Dr Gnana Patrick (b. 1962), Ph.D., formerly Professor and Head of the Department of Christian Studies, University of Madras, holds a doctorate in Christian Studies. He served the University of Madras as Dean–Endowments, Dean Student Affairs, Dean Research and as Chair- person of the School of Philosophy and Religious Thought. In the year 2013, he was awarded the Fulbright – Nehru Visiting Lecturer Fellowship and taught a course on Public Religion: Learning from Indian and American Experiences at the Divinity School, Harvard University, USA. His recent published books include Pothuveli Iraiyiyal (Public Theology [Tamil], 2022), Public Theology – Indian Concerns, Perspectives and Issues (USA: Fortress Press, 2020), Indian Christianity and Its Public Role (edited, New Delhi: Christian World Imprint, 2019), Wings of Faith Public Theologies in India (New Delhi: ISPCK, 2013) He has served as the chief editor of the Indian Journal of Christian Studies (ISSN 2231-0835) from 2011-2015.

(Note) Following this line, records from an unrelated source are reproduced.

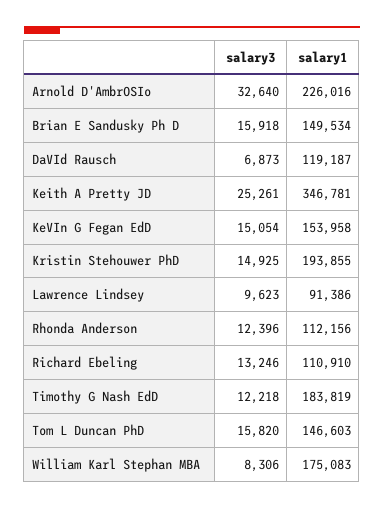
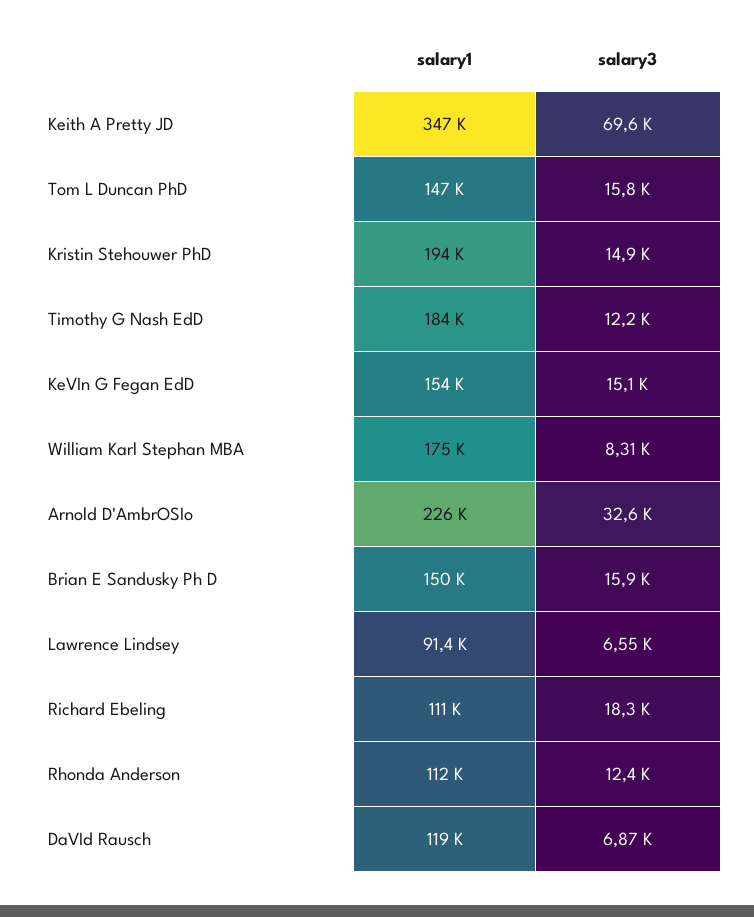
  {
    "salary3": {
      "Arnold D'AmbrOSIo": 32640,
      "Brian E Sandusky Ph D": 15918,
      "DaVId Rausch": 6873,
-     "Keith A Pretty JD": 25261,
+     "Keith A Pretty JD": 69600,
      "KeVIn G Fegan EdD": 15054,
      "Kristin Stehouwer PhD": 14925,
-     "Lawrence Lindsey": 9623,
+     "Lawrence Lindsey": 6550,
      "Rhonda Anderson": 12396,
-     "Richard Ebeling": 13246,
+     "Richard Ebeling": 18300,
      "Timothy G Nash EdD": 12218,
      "Tom L Duncan PhD": 15820,
      "William Karl Stephan MBA": 8306
    },
    "salary1": {
      "Arnold D'AmbrOSIo": 226016,
      "Brian E Sandusky Ph D": 149534,
      "DaVId Rausch": 119187,
      "Keith A Pretty JD": 346781,
      "KeVIn G Fegan EdD": 153958,
      "Kristin Stehouwer PhD": 193855,
      "Lawrence Lindsey": 91386,
      "Rhonda Anderson": 112156,
      "Richard Ebeling": 110910,
      "Timothy G Nash EdD": 183819,
      "Tom L Duncan PhD": 146603,
      "William Karl Stephan MBA": 175083
    }
  }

Dr Cherry Muslim is a Senior Lecturer: Islamic Studies in the Discipline of Religion and Academic Leader for Religion & Classics in the School of Religion, Philosophy & Classics, UKZN-HC. Her Research interests are: Muslim Feminist activism online; digital religion (Islam and Muslims); digital research methodologies, indigenous research methodologies, decoloniality, gender and sexuality, and more recently AI in Teaching and Learning. She is a PI for the PhD cohort in the NRF funded German-South African International Research Training Group (IRTG) for Transformative Religion and situated knowledge in processes of social transformation and a Teaching ‘Professor’ in the Virtual Exchanges in Religious Euro-African Dialogue (VEREAD). Dr Muslim is a founding member of the Muslim Personal Law (MPL) Network – an online/offline platform of women activists, academics and lawyers who aid Muslim women in marriage and divorce and a committee member of Taking Islam to the People (TIP). She is also Director of the Islamic Studies Research Unit (ISRU), UKZN; Co-editor: Journal of Islamic Studies (JIS).

Abstract

Among the many fields characteristically impacted by the digital media, the religious terrain witnesses unprecedented changes. It is as if the digital age has transformed the face of religion irreversibly and has brought about a new epoch in the history of religions. Exploring the changes, with the help of keys from religious studies and social sciences, and that too situating the exploration in a religiously vibrant context like Asia, would be a valuable contribution both to media studies and religious studies. I would like to explore the changes in terms of questions like ‘what is religion in a digital age’, and ‘what is a religious community in a digital habitat’? The exploration will hinge upon the themes of identity, rituality, religious experience, community, etc. Furthermore, I will phenomenologically look at the changes occurring at the external and the internal sites of religiosity. By external, I mean the changing modalities occurring at the empirically tangible level, while by internal, I mean the inner transforming religious experiences, known through such spiritual experiences as mysticism, interiority, transcendence, self-realisation, etc. Needless to say the unique experience of digital communication is virtuality and it has collapsed actuality into unimaginable levels and manners of virtuality in our contemporary phase of AI informed communication. What does this virtuality do to religious identity and community, especially in the Asian context? Does it produce closures or dis enclosures? – will be the special questions dealt with in the lecture.